Voilà pour ce qui est des gonzesses. Du côté des gars, tout est bien cadenassé également, chacun a sa propre fonction dans le film et s’en acquitte à merveille. Stallone en chef de bande est crédible, sa rivalité connivente avec Statham est plutôt savoureuse, et leurs registres différents les rend complémentaires. Jet Li et sa petite taille apportent la touche running-gag adéquate, Dolph Lundgren hérite du rôle de traître, tandis que Mickey Rourke s’adonne à la philosophie, passant tout le film à donner des leçons de vieux sage, faire des tatouages à ses potes et peindre des fleurs sur une guitare en pleurnichant. Pour ce qui est de Bruce Willis, on le voit à peine cinq minutes, partagées avec un autre guest de choc pour une scène plutôt rigolote (mais pas plus). Les autres on s’en fout, on sait pas qui c’est.

Statham – Stallone : un duo qui tue (rires)

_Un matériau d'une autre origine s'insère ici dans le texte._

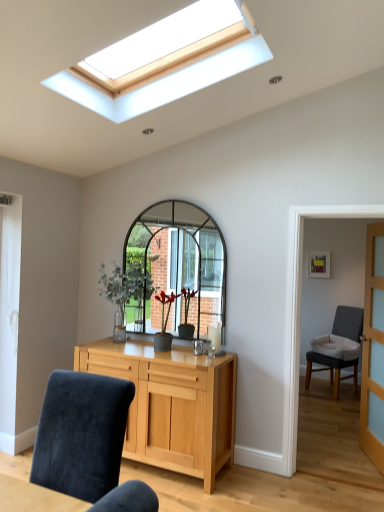
This screenshot has height=512, width=384. I want to click on vacant area to the left of clear glass door at right, so click(340, 460).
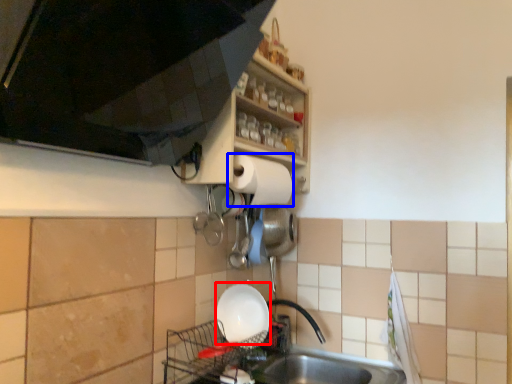
Question: Which point is further to the camera, basin (highlighted by a red box) or paper towel (highlighted by a blue box)?

Choices:
 (A) basin
 (B) paper towel

Answer: (B)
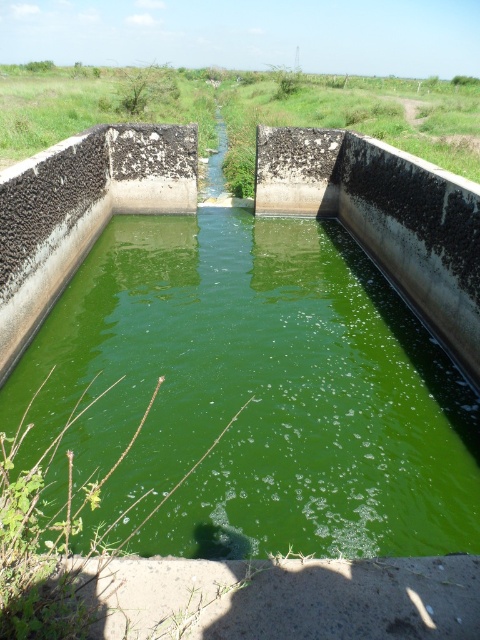
You are a drone operator tasked with capturing aerial footage of the green algae water at center. The drone has a camera with a 120 degree field of view. If you position the drone directly above the point marked by point (x=253, y=394), will the green algae water at center be fully visible within the camera frame?

The point (x=253, y=394) marks the green algae water at center, so positioning the drone directly above this point would center the camera frame on the green algae water at center. Since the camera has a 120 degree field of view, the entire green algae water at center would be visible within the frame.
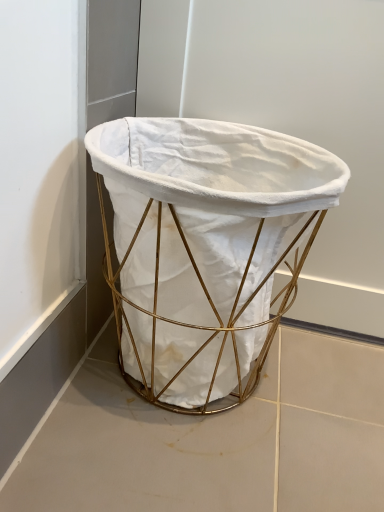
The width and height of the screenshot is (384, 512). What do you see at coordinates (204, 246) in the screenshot?
I see `gold wire mesh basket at center` at bounding box center [204, 246].

The image size is (384, 512). Find the location of `gold wire mesh basket at center`. gold wire mesh basket at center is located at coordinates (204, 246).

The width and height of the screenshot is (384, 512). I want to click on gold wire mesh basket at center, so click(x=204, y=246).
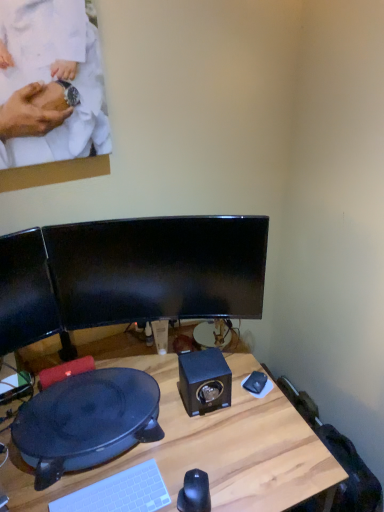
The width and height of the screenshot is (384, 512). Identify the location of vacant area that is situated to the right of black glossy mouse at lower center. (248, 490).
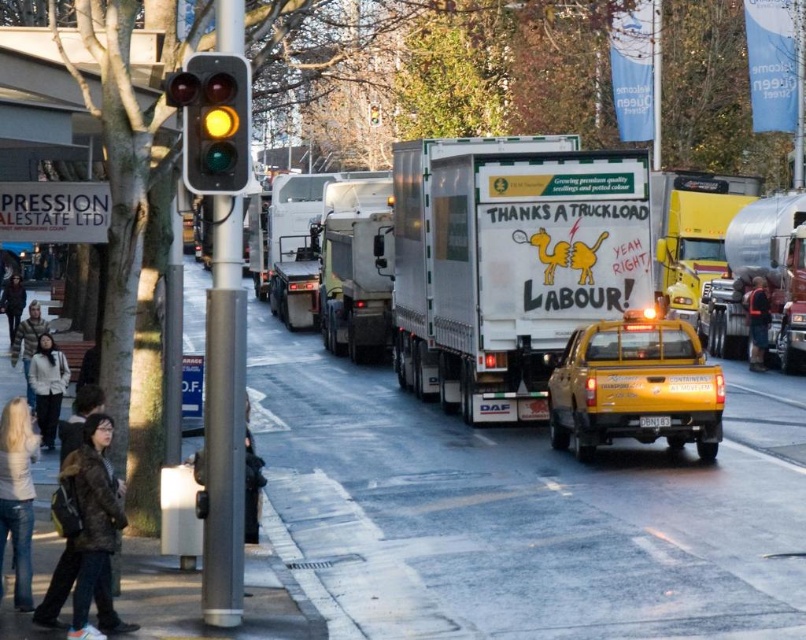
Question: Estimate the real-world distances between objects in this image. Which object is closer to the brown textured jacket at lower left?

Choices:
 (A) light brown leather jacket at lower left
 (B) white matte truck at center

Answer: (A)

Question: Is brown textured jacket at lower left thinner than yellow glass traffic light at upper center?

Choices:
 (A) no
 (B) yes

Answer: (A)

Question: Can you confirm if white glossy truck at center is smaller than brown textured jacket at lower left?

Choices:
 (A) yes
 (B) no

Answer: (B)

Question: In this image, where is white glossy truck at center located relative to orange reflective vest at center?

Choices:
 (A) above
 (B) below

Answer: (A)

Question: Which object appears farthest from the camera in this image?

Choices:
 (A) light brown leather jacket at lower left
 (B) white glossy truck at center

Answer: (B)

Question: Which is nearer to the white fleece jacket at lower left?

Choices:
 (A) yellow glass traffic light at upper center
 (B) brown fabric backpack at lower left
 (C) yellow matte truck at center
 (D) light brown leather jacket at lower left

Answer: (B)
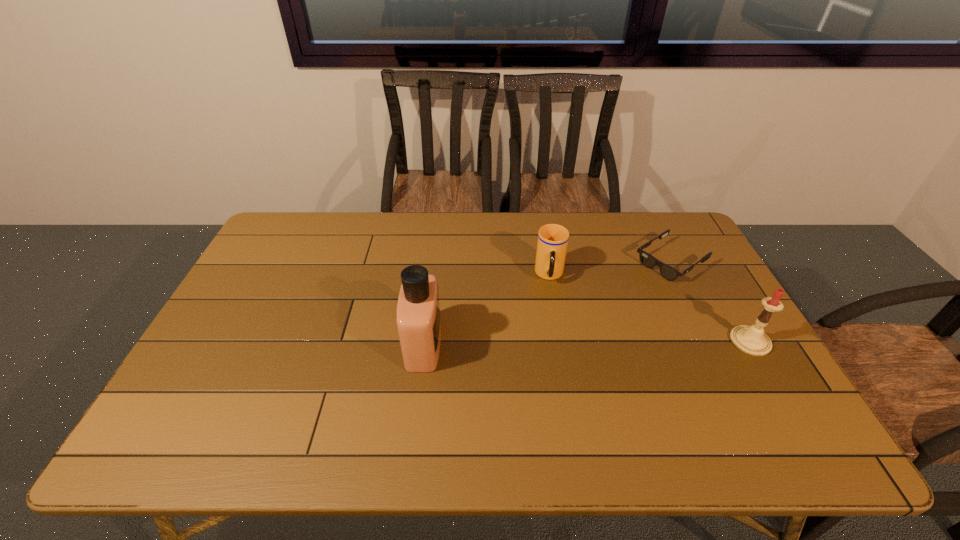
Identify the location of vacant space at the left edge of the desktop. (293, 257).

Where is `free space at the right edge of the desktop`? free space at the right edge of the desktop is located at coordinates (723, 316).

In the image, there is a desktop. Where is `vacant area at the far right corner`? This screenshot has width=960, height=540. vacant area at the far right corner is located at coordinates (674, 230).

Identify the location of vacant region between the leftmost object and the sunglasses. This screenshot has width=960, height=540. click(x=547, y=303).

This screenshot has width=960, height=540. I want to click on unoccupied area between the shortest object and the cup, so click(x=610, y=268).

You are a GUI agent. You are given a task and a screenshot of the screen. Output one action in this format:
    pyautogui.click(x=<x>, y=<y>)
    Task: Click on the blank region between the sunglasses and the third object from right to left
    This screenshot has width=960, height=540.
    Given the screenshot: What is the action you would take?
    pyautogui.click(x=610, y=268)

Where is `empty location between the cup and the shortest object`? empty location between the cup and the shortest object is located at coordinates (610, 268).

Image resolution: width=960 pixels, height=540 pixels. I want to click on unoccupied position between the candle and the leftmost object, so click(587, 343).

The height and width of the screenshot is (540, 960). I want to click on vacant area that lies between the candle and the shortest object, so click(x=710, y=301).

This screenshot has width=960, height=540. I want to click on empty space between the sunglasses and the second shortest object, so click(x=610, y=268).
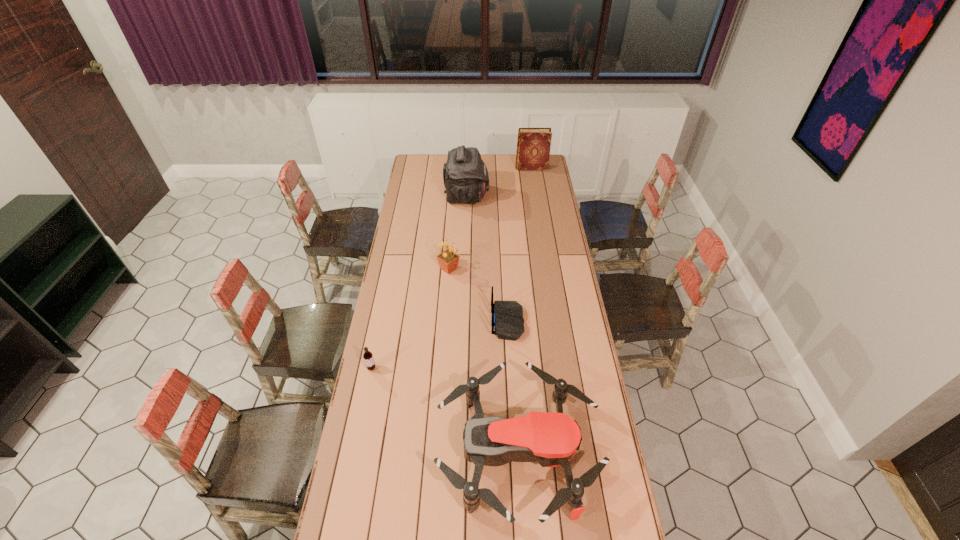
Identify the location of free space located on the back of the fourth farthest object. (463, 322).

Locate an element on the screen. free space located 0.070m on the back of the root beer is located at coordinates (375, 350).

Locate an element on the screen. This screenshot has height=540, width=960. object located at the far edge is located at coordinates (x=533, y=147).

Where is `object that is at the left edge`? The width and height of the screenshot is (960, 540). object that is at the left edge is located at coordinates (368, 356).

Locate an element on the screen. This screenshot has height=540, width=960. hardback book positioned at the right edge is located at coordinates (533, 147).

The image size is (960, 540). Identify the location of drone that is at the right edge. (552, 439).

Identify the location of object at the far right corner. (533, 147).

The image size is (960, 540). Identify the location of vacant space at the far edge of the desktop. (441, 164).

Locate an element on the screen. The width and height of the screenshot is (960, 540). vacant space at the left edge of the desktop is located at coordinates point(394,468).

Find the location of `vacant space at the right edge of the desktop`. vacant space at the right edge of the desktop is located at coordinates (526, 180).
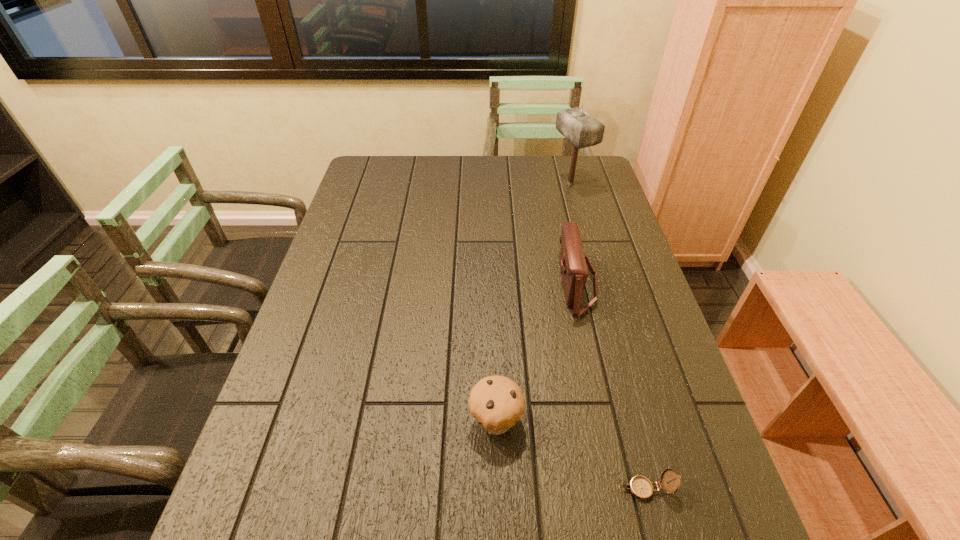
This screenshot has width=960, height=540. What are the coordinates of `mallet` in the screenshot? It's located at (583, 130).

The width and height of the screenshot is (960, 540). I want to click on the farthest object, so click(x=583, y=130).

You are a GUI agent. You are given a task and a screenshot of the screen. Output one action in this format:
    pyautogui.click(x=<x>, y=<y>)
    Task: Click on the third shortest object
    The image size is (960, 540).
    Given the screenshot: What is the action you would take?
    pyautogui.click(x=574, y=271)

The height and width of the screenshot is (540, 960). Find the location of `shoulder bag`. shoulder bag is located at coordinates (574, 271).

This screenshot has width=960, height=540. I want to click on the leftmost object, so click(x=496, y=402).

This screenshot has width=960, height=540. What are the coordinates of `muffin` in the screenshot? It's located at (496, 402).

Where is `compass`? Image resolution: width=960 pixels, height=540 pixels. compass is located at coordinates (640, 487).

The height and width of the screenshot is (540, 960). I want to click on the shortest object, so click(x=640, y=487).

Find the location of `vacant area located on the left of the tallest object`. vacant area located on the left of the tallest object is located at coordinates (488, 184).

Find the location of a particular element. This screenshot has width=960, height=540. free location located on the front flap of the second tallest object is located at coordinates (494, 283).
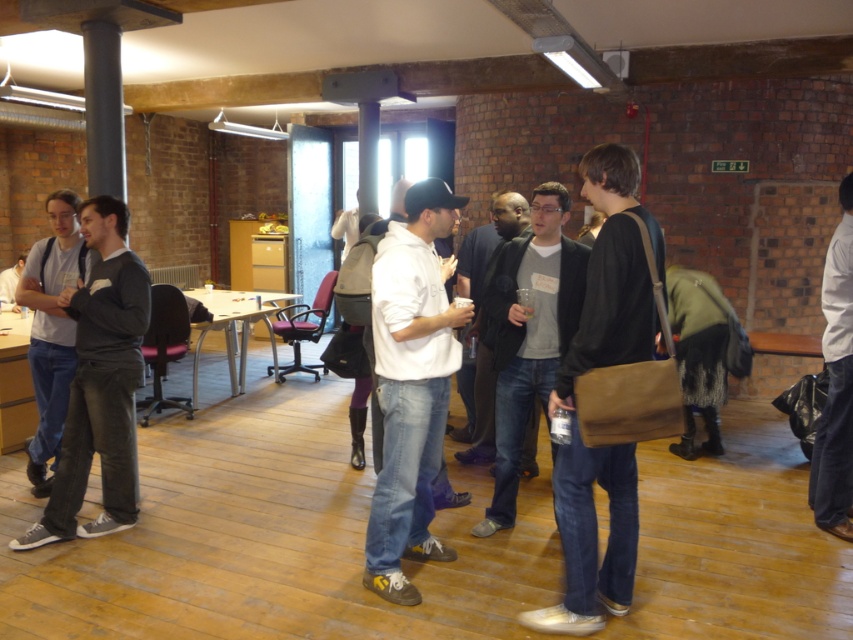
You are organizing a clothing donation drive and need to sort items by size. You have a dark gray jeans at left and a gray cotton hoodie at center. Which item should you place in the large size bin?

The dark gray jeans at left is larger in size than the gray cotton hoodie at center, so you should place the dark gray jeans at left in the large size bin.

You are a photographer at the event and need to capture a photo of both the dark gray jeans at left and dark gray jeans at center. Which pair of jeans should you focus on first to ensure they are both in frame without moving the camera?

You should focus on the dark gray jeans at center first because it is larger than the dark gray jeans at left, ensuring both can fit within the camera frame when starting with the larger one.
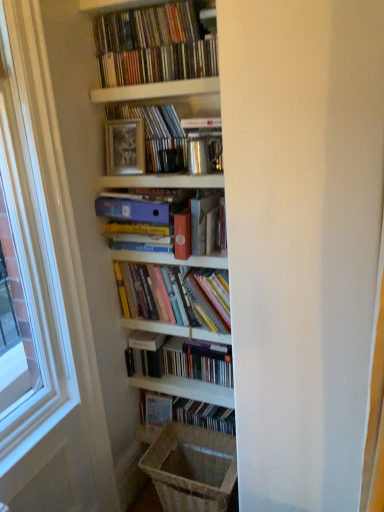
Question: In terms of width, does matte pink paperback at center look wider or thinner when compared to matte plastic folder at center, which ranks as the 4th book in bottom-to-top order?

Choices:
 (A) wide
 (B) thin

Answer: (B)

Question: Is matte pink paperback at center situated inside matte plastic folder at center, which ranks as the 4th book in bottom-to-top order, or outside?

Choices:
 (A) outside
 (B) inside

Answer: (A)

Question: Which of these objects is positioned closest to the hardcover books at center, which ranks as the third book in bottom-to-top order?

Choices:
 (A) wooden framed picture at upper center
 (B) hardcover books at center, which is counted as the 5th book, starting from the top
 (C) white glossy shelf at upper center
 (D) matte pink paperback at center
 (E) white wood window frame at left

Answer: (B)

Question: Which object is positioned farthest from the hardcover book at center, which is the fifth book in bottom-to-top order?

Choices:
 (A) matte black books at center, the 6th book positioned from the top
 (B) matte pink paperback at center
 (C) brown woven laundry basket at lower center
 (D) wooden framed picture at upper center
 (E) hardcover books at center, which is counted as the 4th book, starting from the top

Answer: (C)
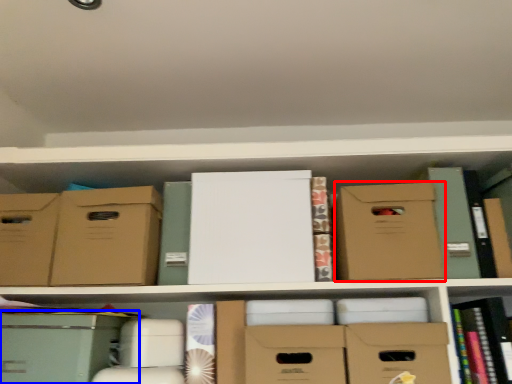
Question: Which of the following is the farthest to the observer, cardboard box (highlighted by a red box) or storage box (highlighted by a blue box)?

Choices:
 (A) cardboard box
 (B) storage box

Answer: (A)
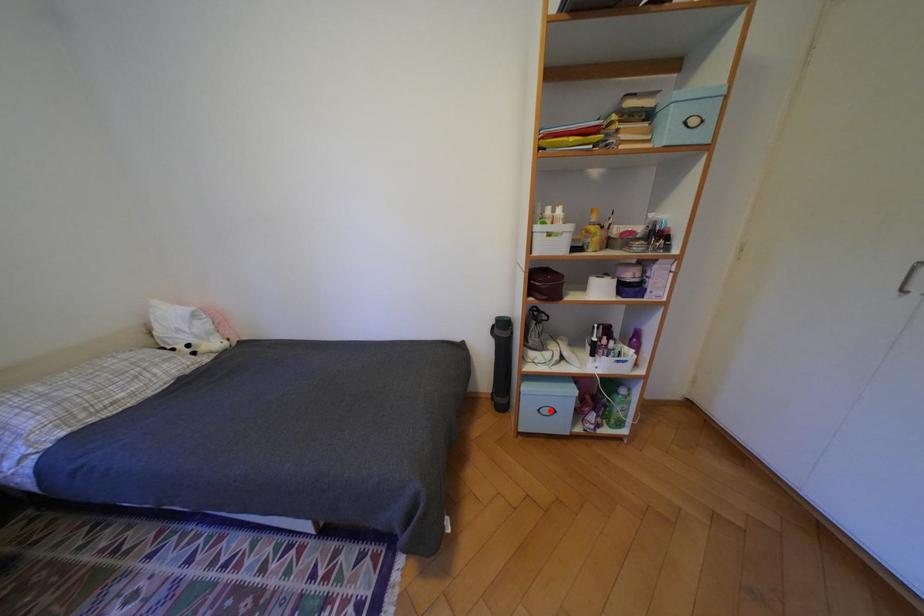
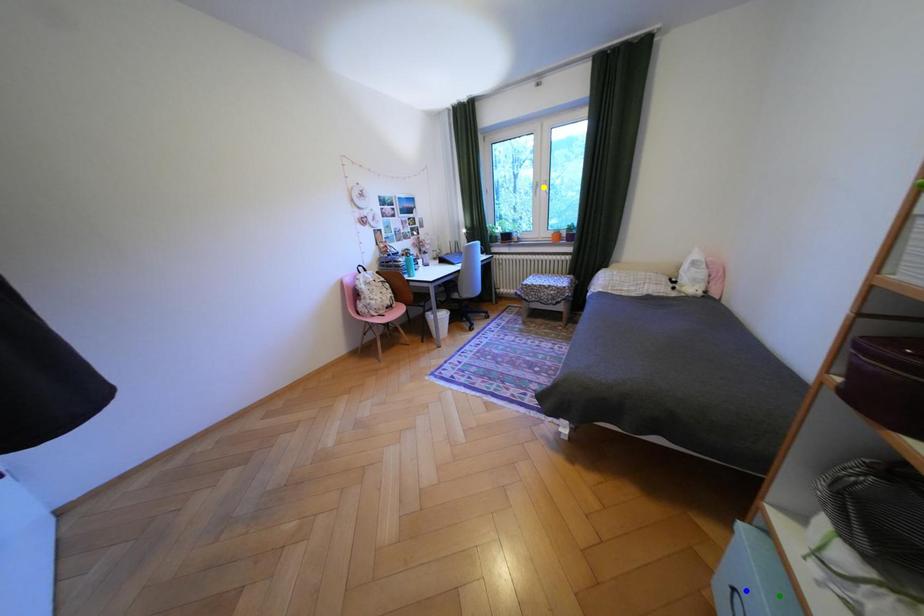
Question: I am providing you with two images of the same scene from different viewpoints. A red point is marked on the first image. You are given multiple points on the second image. Which point in image 2 is actually the same real-world point as the red point in image 1?

Choices:
 (A) blue point
 (B) green point
 (C) yellow point

Answer: (A)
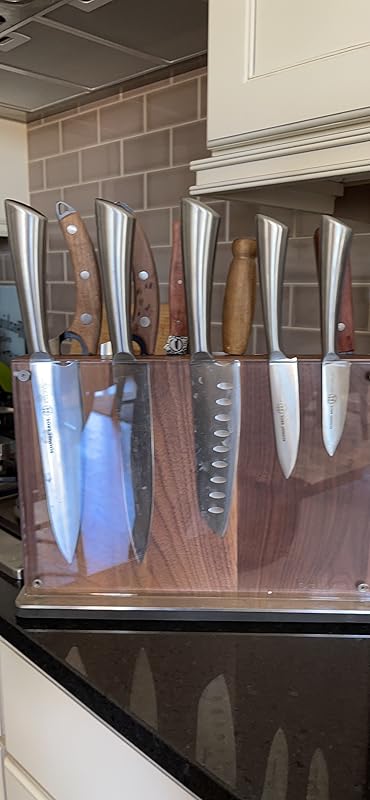
At what (x,y) coordinates should I click in order to perform the action: click on white drawer. Please return your answer as a coordinate pair (x, y). Looking at the image, I should click on (71, 748).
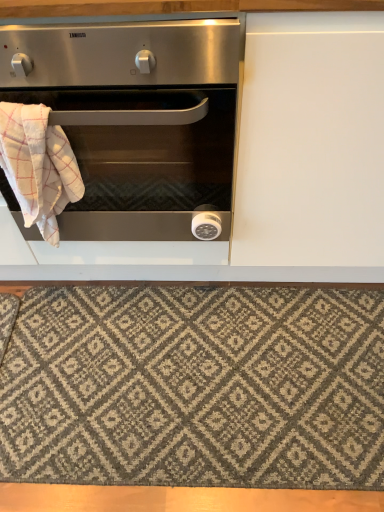
Question: Is the depth of stainless steel oven at left less than that of textured gray rug at lower center?

Choices:
 (A) no
 (B) yes

Answer: (B)

Question: From a real-world perspective, is stainless steel oven at left positioned under textured gray rug at lower center based on gravity?

Choices:
 (A) no
 (B) yes

Answer: (A)

Question: Does stainless steel oven at left appear on the right side of textured gray rug at lower center?

Choices:
 (A) no
 (B) yes

Answer: (A)

Question: Can you confirm if stainless steel oven at left is smaller than textured gray rug at lower center?

Choices:
 (A) no
 (B) yes

Answer: (A)

Question: Does stainless steel oven at left contain textured gray rug at lower center?

Choices:
 (A) no
 (B) yes

Answer: (A)

Question: Is stainless steel oven at left not within textured gray rug at lower center?

Choices:
 (A) yes
 (B) no

Answer: (A)

Question: Does white checkered towel at left have a larger size compared to textured gray rug at lower center?

Choices:
 (A) yes
 (B) no

Answer: (B)

Question: Considering the relative positions of white checkered towel at left and textured gray rug at lower center in the image provided, is white checkered towel at left behind textured gray rug at lower center?

Choices:
 (A) yes
 (B) no

Answer: (B)

Question: From the image's perspective, would you say white checkered towel at left is shown under textured gray rug at lower center?

Choices:
 (A) no
 (B) yes

Answer: (A)

Question: Does white checkered towel at left appear on the right side of textured gray rug at lower center?

Choices:
 (A) yes
 (B) no

Answer: (B)

Question: From a real-world perspective, is white checkered towel at left under textured gray rug at lower center?

Choices:
 (A) yes
 (B) no

Answer: (B)

Question: Does white checkered towel at left have a greater height compared to textured gray rug at lower center?

Choices:
 (A) yes
 (B) no

Answer: (A)

Question: From the image's perspective, would you say textured gray rug at lower center is positioned over white checkered towel at left?

Choices:
 (A) yes
 (B) no

Answer: (B)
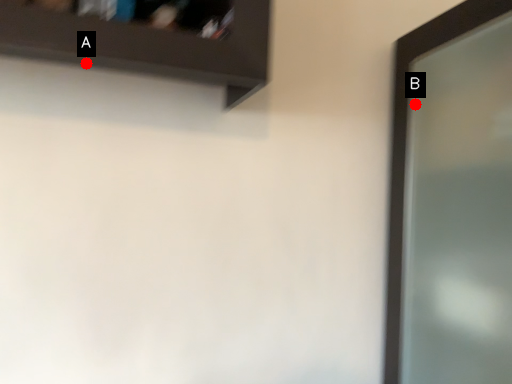
Question: Two points are circled on the image, labeled by A and B beside each circle. Among these points, which one is farthest from the camera?

Choices:
 (A) A is further
 (B) B is further

Answer: (B)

A part ça, disons-le, l’intrigue de The Expendables est assez nulle, une vague histoire d’ex-agent de la CIA cupide et impitoyable qu’il faut éliminer. Mais peu importe car le vrai film réside dans ses scènes d’action, évidemment. Et à ce petit jeu, Stallone est assez bon. Sa mise en scène est impeccable, parfois audacieuse, se laissant aller par moments à de chaleureux élans gores, du plus bel effet. Dans son domaine, Stallone maîtrise finalement aussi bien son sujet que des spécialistes comme John Woo ou Paul Greengrass.

Jet Li est petit, et il en souffre

Pour ce qui est des dialogues par contre, c’est la grosse faiblesse du film, et il faut tout le talent de Mickey Rourke pour empêcher une scène de conversation mélodramatique de friser le grotesque. Heureusement, ce genre d’effusions se font rares et sont oubliées dix minutes plus tard après une bonne grosse tuerie. Cependant, un deuxième reproche que l’on pourrait faire à Stallone est l’invincibilité totale de ses protagonistes. Là où il aurait eu l’occasion de suggérer une certaine fragilité de ses héros laissés pour compte, il préfère en faire des machines à tuer invulnérables. Jamais touchés, jamais en danger, jamais morts.

En tout cas, on ressort plutôt réjoui de ce film de pur divertissement, pas déplaisant pour qui n’en attend que de belles fusillades et des dialogues bien connauds mais parfois rigolos.